▶

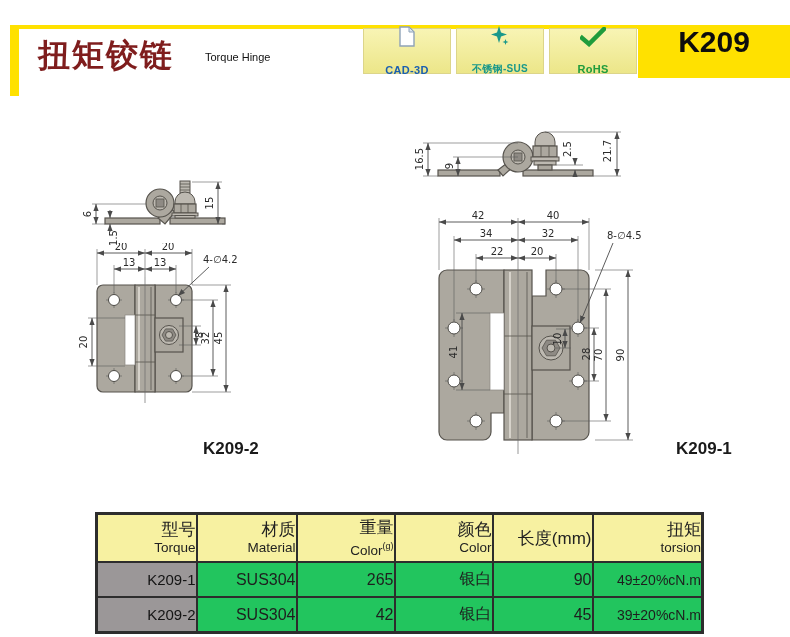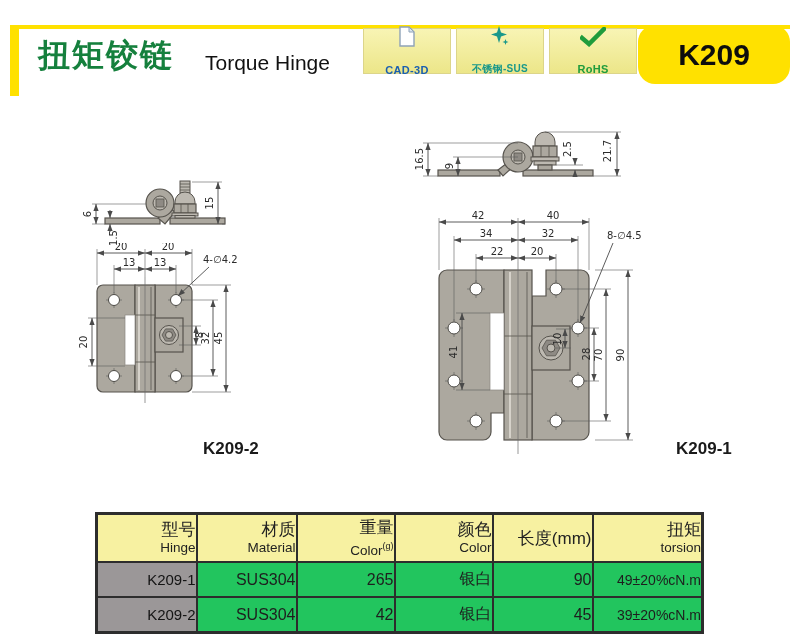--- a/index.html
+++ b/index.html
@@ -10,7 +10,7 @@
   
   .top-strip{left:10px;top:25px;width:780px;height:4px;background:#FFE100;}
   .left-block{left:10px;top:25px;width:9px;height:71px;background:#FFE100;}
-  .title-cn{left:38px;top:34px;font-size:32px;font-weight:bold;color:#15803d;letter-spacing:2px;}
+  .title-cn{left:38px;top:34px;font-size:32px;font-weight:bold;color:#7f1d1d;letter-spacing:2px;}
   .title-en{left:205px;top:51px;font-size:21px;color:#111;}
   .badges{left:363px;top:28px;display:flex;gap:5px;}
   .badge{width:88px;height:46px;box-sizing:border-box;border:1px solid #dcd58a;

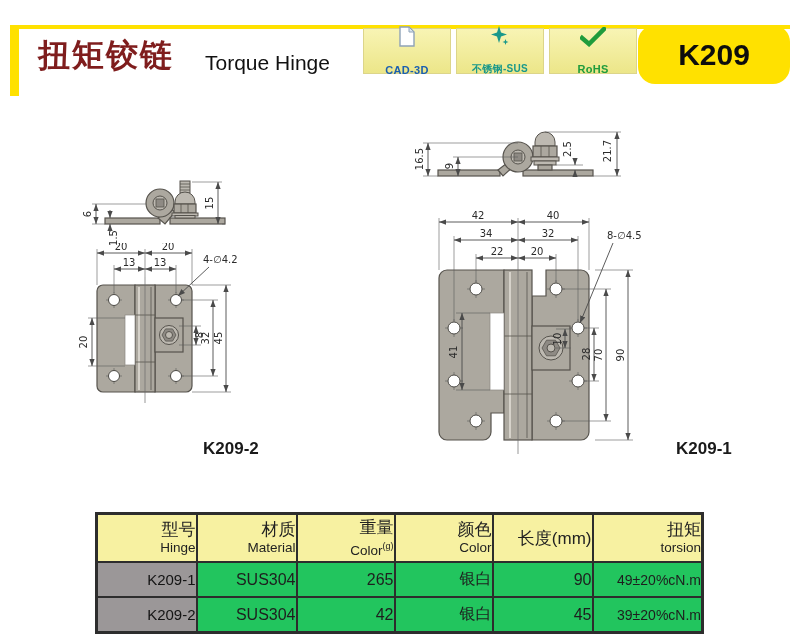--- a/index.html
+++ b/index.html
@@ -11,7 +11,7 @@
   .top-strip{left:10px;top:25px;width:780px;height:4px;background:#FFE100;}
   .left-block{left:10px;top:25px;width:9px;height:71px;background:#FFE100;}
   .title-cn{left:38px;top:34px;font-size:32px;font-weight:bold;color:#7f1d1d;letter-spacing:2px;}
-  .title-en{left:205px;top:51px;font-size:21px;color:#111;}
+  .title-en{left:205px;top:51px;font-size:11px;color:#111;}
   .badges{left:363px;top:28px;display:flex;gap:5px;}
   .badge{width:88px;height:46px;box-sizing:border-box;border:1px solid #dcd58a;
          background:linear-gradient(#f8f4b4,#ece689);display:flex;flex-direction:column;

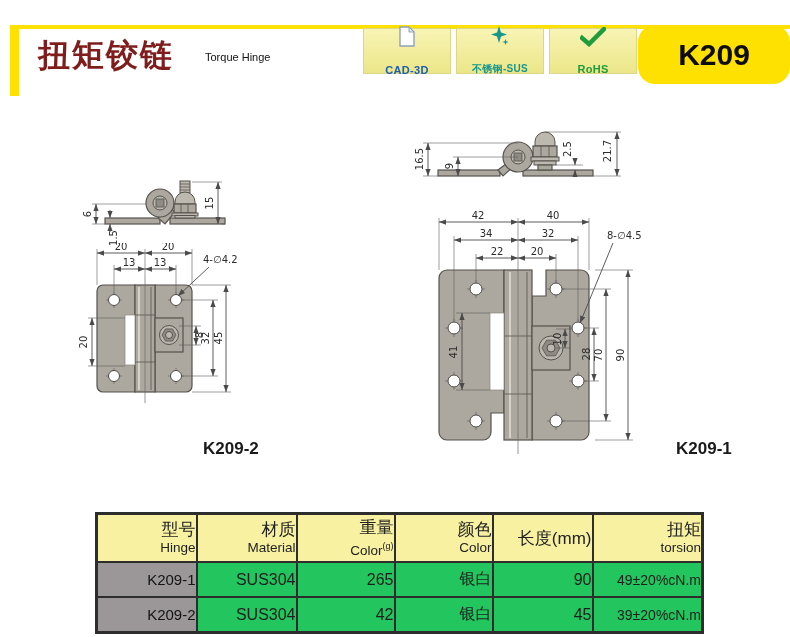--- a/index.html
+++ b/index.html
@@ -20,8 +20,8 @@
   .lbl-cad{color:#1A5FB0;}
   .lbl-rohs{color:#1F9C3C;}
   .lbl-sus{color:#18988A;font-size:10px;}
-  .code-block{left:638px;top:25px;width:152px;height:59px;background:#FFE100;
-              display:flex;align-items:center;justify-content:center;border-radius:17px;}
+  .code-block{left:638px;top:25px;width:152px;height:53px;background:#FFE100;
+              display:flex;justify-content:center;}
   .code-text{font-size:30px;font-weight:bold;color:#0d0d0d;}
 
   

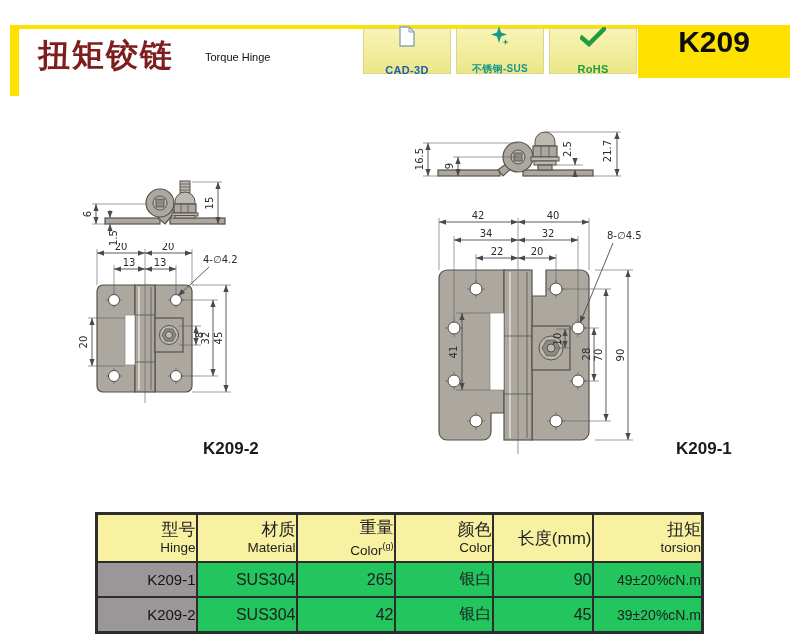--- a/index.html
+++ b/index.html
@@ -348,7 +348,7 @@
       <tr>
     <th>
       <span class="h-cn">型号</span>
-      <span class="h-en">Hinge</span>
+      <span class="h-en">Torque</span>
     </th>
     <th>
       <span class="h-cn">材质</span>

◀

What lines above mention "code"? Copy each one.

-  .code-block{left:638px;top:25px;width:152px;height:59px;background:#FFE100;
+  .code-block{left:638px;top:25px;width:152px;height:53px;background:#FFE100;
   .code-text{font-size:30px;font-weight:bold;color:#0d0d0d;}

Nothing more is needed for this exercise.